• **Directions**
Identify each line in the records below that contains the word "linecap", and copy it.
Exercise inputs Block Start
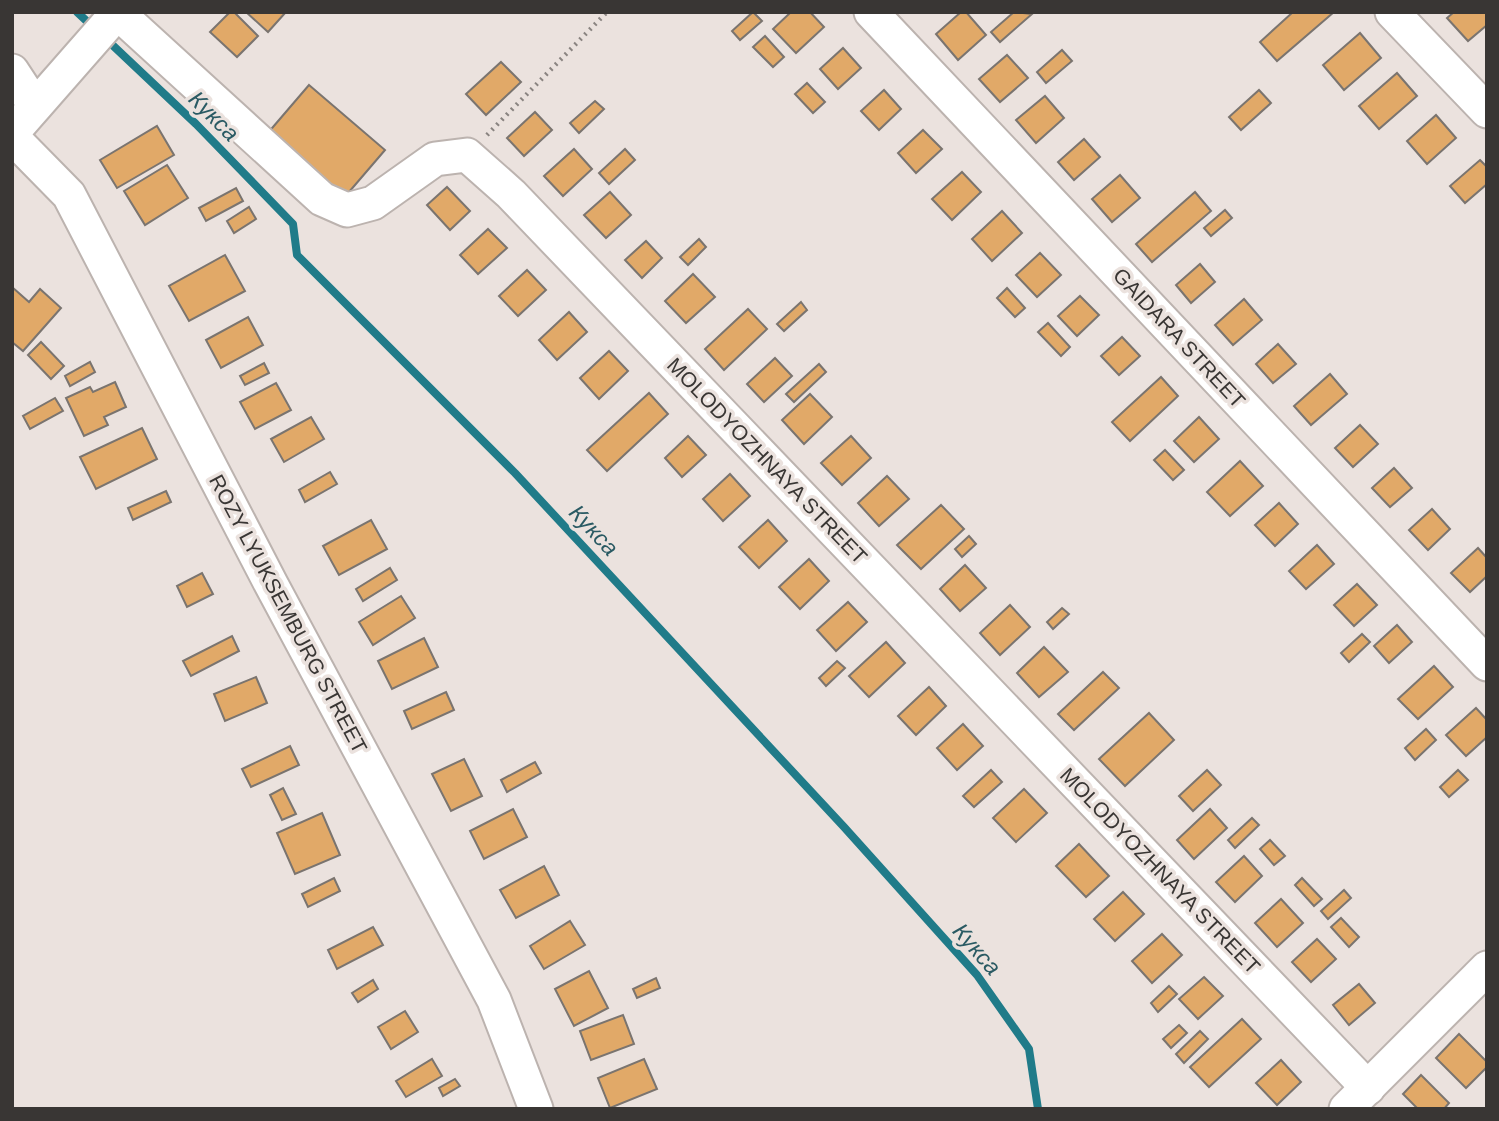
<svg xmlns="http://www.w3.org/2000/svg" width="1499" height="1121" font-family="Arial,sans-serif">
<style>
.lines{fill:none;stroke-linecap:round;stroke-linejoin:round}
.stream{stroke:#207b89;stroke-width:8}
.building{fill:#e1a968;stroke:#7a746f;stroke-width:2}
.minor-casing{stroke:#bcb3af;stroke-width:37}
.path{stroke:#8a8481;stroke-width:4.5;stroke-dasharray:2 5;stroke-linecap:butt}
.minor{stroke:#fff;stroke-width:33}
.labels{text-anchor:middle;stroke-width:7;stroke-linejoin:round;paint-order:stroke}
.street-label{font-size:21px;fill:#393634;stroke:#ebe2de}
.water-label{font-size:23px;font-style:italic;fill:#2a5a63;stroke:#ebe2de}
</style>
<rect width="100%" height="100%" fill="#ebe2de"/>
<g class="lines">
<g class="stream">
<polyline points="77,12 94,28"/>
<polyline points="106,39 196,124 293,224 297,255 515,473 844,827 977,975 1029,1049 1038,1109"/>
</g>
</g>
<g class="building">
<polygon points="230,12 234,12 258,36 237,57 210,32"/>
<polygon points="246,12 286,12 268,32"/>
<polygon points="753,12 762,21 740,40 732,31"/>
<polygon points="791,12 810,12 824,27 796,53 773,29"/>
<polygon points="961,12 966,12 986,35 958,60 936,34"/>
<polygon points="1014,12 1032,14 1000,42 991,32"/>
<polygon points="1293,12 1334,12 1277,61 1260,42"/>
<polygon points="1454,12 1487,12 1487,25 1468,41 1447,18"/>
<polygon points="1360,33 1381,58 1344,90 1323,65"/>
<polygon points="765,36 784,57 773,67 753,47"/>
<polygon points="843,48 861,68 838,89 820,69"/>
<polygon points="1062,50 1072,61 1046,83 1037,72"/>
<polygon points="1007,55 1028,78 1000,102 979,79"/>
<polygon points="501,62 521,82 486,115 466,94"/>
<polygon points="1397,73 1417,96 1379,129 1359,106"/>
<polygon points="807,83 825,102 813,113 795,94"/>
<polygon points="309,85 385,150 343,199 267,134"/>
<polygon points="884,90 901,109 879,130 861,111"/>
<polygon points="1259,90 1271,103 1241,130 1229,117"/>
<polygon points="1045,96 1064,118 1036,143 1016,120"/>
<polygon points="595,101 604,109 579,133 570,123"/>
<polygon points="535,112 552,130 524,156 507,138"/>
<polygon points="1436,115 1456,138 1427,164 1407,141"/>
<polygon points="157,126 174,155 117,188 100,160"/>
<polygon points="923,130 942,149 916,173 898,153"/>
<polygon points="1084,139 1100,157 1074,180 1058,162"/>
<polygon points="574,149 592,169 563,196 544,176"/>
<polygon points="625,149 635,160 609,184 599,173"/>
<polygon points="1480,160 1487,167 1487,184 1465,203 1450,186"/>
<polygon points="167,165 188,198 145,225 124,191"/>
<polygon points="962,172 981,192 952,220 932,199"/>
<polygon points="1120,175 1140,198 1112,222 1092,199"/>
<polygon points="447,187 470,211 450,230 427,205"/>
<polygon points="236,188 243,201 206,221 199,208"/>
<polygon points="610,192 631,215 606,238 584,215"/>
<polygon points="1195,192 1211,211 1152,262 1136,244"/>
<polygon points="249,207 256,219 234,233 227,221"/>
<polygon points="1225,210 1232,218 1211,236 1204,228"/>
<polygon points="1002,211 1022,233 992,261 972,239"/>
<polygon points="488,229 507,248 478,274 460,255"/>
<polygon points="699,239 706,247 688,265 680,257"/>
<polygon points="646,241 662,258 642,278 625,260"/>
<polygon points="1040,253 1061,275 1037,297 1016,275"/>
<polygon points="225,255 245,291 189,321 169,286"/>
<polygon points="1200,264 1215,282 1191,303 1176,285"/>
<polygon points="527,270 546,290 518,316 499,296"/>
<polygon points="693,274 715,297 686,323 665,301"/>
<polygon points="12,287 29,302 40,289 61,308 23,351 12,342"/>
<polygon points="1007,288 1025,308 1015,317 997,298"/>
<polygon points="1080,296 1099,315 1077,336 1058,316"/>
<polygon points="1244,299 1262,320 1233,345 1215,325"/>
<polygon points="801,302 807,310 784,331 777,324"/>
<polygon points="748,309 767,329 724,370 705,349"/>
<polygon points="569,312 587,332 557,360 539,340"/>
<polygon points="248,317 263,345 221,368 206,340"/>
<polygon points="1048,323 1070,347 1061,356 1038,332"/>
<polygon points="1122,337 1140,356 1119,375 1101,356"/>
<polygon points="41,342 64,366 51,379 28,355"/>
<polygon points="1278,344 1296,364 1273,383 1256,364"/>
<polygon points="609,351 628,371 599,399 580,378"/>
<polygon points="775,358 792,376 764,402 747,384"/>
<polygon points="90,362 95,372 70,386 65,376"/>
<polygon points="264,363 269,373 245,385 240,376"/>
<polygon points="819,364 826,372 794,402 786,394"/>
<polygon points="1330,374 1347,394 1311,425 1294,406"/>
<polygon points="1161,377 1178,396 1130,441 1112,422"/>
<polygon points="115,382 126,407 104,417 108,425 84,436 66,398 90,387 93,392"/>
<polygon points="276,383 291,410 255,429 240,402"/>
<polygon points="649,393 668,414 607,471 587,450"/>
<polygon points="810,394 832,417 804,444 782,420"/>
<polygon points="55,398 63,411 30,429 23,416"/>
<polygon points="311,417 324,439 284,462 271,439"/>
<polygon points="1199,417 1219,439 1194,462 1174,441"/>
<polygon points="1360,425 1378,444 1353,467 1335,448"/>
<polygon points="142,428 157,459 96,489 80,457"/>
<polygon points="688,436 706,455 682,477 665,458"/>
<polygon points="851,436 871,458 842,485 821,463"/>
<polygon points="1165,450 1184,470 1173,480 1154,460"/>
<polygon points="1240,461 1263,486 1230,516 1207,492"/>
<polygon points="1394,468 1412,488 1390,507 1372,488"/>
<polygon points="330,472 337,484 305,502 299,490"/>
<polygon points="730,474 750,496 723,521 703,499"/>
<polygon points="887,476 909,499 879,526 858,503"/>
<polygon points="166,491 171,502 133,520 128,508"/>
<polygon points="1279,503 1298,524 1275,546 1255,525"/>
<polygon points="941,505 964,529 921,569 897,545"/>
<polygon points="1432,509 1450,529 1428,550 1409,530"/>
<polygon points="371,520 387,549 339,575 323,546"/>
<polygon points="768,520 787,541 759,568 739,547"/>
<polygon points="969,536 976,544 962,557 955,549"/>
<polygon points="1317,545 1334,564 1306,589 1289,571"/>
<polygon points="1478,548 1487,558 1487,576 1470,592 1451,573"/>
<polygon points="809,559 829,581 800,609 779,587"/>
<polygon points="965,565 986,588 960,611 940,589"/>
<polygon points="390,568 397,580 363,601 356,589"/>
<polygon points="202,573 213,594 187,607 177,586"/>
<polygon points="1357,584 1377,605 1354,626 1334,605"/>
<polygon points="401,596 415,618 373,645 359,622"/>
<polygon points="848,602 867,622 836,651 817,630"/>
<polygon points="1010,605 1030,627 1000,655 980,633"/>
<polygon points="1062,608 1069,614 1053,629 1047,622"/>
<polygon points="1397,625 1412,642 1389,663 1374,646"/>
<polygon points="1362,634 1370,642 1349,662 1341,653"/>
<polygon points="232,636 239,651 191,676 183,661"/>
<polygon points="424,638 438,667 392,689 378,661"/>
<polygon points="886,642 905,663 869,697 849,676"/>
<polygon points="1044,647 1068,672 1039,697 1017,673"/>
<polygon points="837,661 845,668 826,686 819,678"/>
<polygon points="1434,666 1453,687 1418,719 1398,699"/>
<polygon points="1103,672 1119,688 1074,730 1058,714"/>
<polygon points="256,677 267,703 225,721 214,694"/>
<polygon points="929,687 946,706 916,735 898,716"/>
<polygon points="446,692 454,710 412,729 404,711"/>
<polygon points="1476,708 1487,720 1487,737 1466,756 1446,735"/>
<polygon points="1149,713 1174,740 1125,786 1099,759"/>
<polygon points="963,724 983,746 957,770 937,748"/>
<polygon points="1426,729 1436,740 1415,760 1405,748"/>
<polygon points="290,746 299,765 251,787 242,769"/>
<polygon points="464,759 482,796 451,811 432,774"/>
<polygon points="535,762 541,773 507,792 501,780"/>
<polygon points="991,770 1002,782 974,807 963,796"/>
<polygon points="1207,770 1221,785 1193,811 1179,796"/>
<polygon points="1458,770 1468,780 1449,797 1440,787"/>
<polygon points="283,788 296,814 282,820 270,795"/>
<polygon points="1024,789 1047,813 1016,842 993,818"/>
<polygon points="513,809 527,837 484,859 470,831"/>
<polygon points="1210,809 1227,828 1194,859 1177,840"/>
<polygon points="322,813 340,855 295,874 277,833"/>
<polygon points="1252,818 1259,825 1235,848 1228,840"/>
<polygon points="1270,840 1285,856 1274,865 1260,849"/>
<polygon points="1079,844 1109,876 1086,897 1056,866"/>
<polygon points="1244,856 1262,876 1235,902 1216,882"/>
<polygon points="544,866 559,895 516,918 500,890"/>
<polygon points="334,878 340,891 308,907 302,894"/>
<polygon points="1302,878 1322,899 1314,906 1295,885"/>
<polygon points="1344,890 1351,898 1328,919 1321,911"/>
<polygon points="1123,892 1144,914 1115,941 1094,919"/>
<polygon points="1281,899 1303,923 1277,947 1255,923"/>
<polygon points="1341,918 1359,937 1349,947 1331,927"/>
<polygon points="570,921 585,945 544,969 530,946"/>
<polygon points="373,927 383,945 337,969 328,950"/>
<polygon points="1162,934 1182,955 1152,983 1132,961"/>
<polygon points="1317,939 1336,959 1311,982 1292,962"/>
<polygon points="589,971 608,1008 574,1026 555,989"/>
<polygon points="1204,977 1223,996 1198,1019 1179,999"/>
<polygon points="656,978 660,988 637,998 633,989"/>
<polygon points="373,980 378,989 358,1002 352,993"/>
<polygon points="1359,984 1375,1003 1349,1025 1333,1005"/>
<polygon points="1169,986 1177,994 1158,1012 1151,1003"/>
<polygon points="405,1011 418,1032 391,1049 378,1027"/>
<polygon points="623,1015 634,1044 591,1060 580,1031"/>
<polygon points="1242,1019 1261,1039 1209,1087 1190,1067"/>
<polygon points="1179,1025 1187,1033 1171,1048 1163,1039"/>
<polygon points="1200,1031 1208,1039 1184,1063 1176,1054"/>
<polygon points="1459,1034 1487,1062 1487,1067 1466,1088 1436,1058"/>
<polygon points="432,1059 442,1076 406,1097 396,1081"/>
<polygon points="644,1059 657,1089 610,1108 598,1078"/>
<polygon points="1281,1060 1301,1082 1277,1105 1256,1083"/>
<polygon points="1421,1075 1449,1103 1444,1109 1418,1109 1403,1094"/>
<polygon points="455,1079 460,1086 443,1096 439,1088"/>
</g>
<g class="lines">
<defs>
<g id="minor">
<polyline points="871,12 1487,664"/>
<polyline points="1392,12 1487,111"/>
<polyline points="118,13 322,199 347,210 373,203 435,159 467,155 511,194 1368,1088"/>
<polyline points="12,71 35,106"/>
<polyline points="12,133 118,12"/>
<polyline points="12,137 69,195 271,584 494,1000 536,1109"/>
<polyline points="1346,1109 1487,968"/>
</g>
</defs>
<use href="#minor" class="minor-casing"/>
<polyline class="path" points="487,135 607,12"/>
<use href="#minor" class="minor"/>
</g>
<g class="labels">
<g class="street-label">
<text transform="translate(1179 338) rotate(47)" y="7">GAIDARA STREET</text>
<text transform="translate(767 461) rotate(46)" y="7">MOLODYOZHNAYA STREET</text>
<text transform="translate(288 614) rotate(62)" y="7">ROZY LYUKSEMBURG STREET</text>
<text transform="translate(1160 871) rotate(46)" y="7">MOLODYOZHNAYA STREET</text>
</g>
<g class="water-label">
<text transform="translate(214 116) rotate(45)" y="8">Кукса</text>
<text transform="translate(594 530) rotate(47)" y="8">Кукса</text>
<text transform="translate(977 949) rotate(49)" y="8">Кукса</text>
</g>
</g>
<rect width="1499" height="1121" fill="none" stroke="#393634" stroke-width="28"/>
</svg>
Exercise inputs Block End
• **Answer box**
.lines{fill:none;stroke-linecap:round;stroke-linejoin:round}
.path{stroke:#8a8481;stroke-width:4.5;stroke-dasharray:2 5;stroke-linecap:butt}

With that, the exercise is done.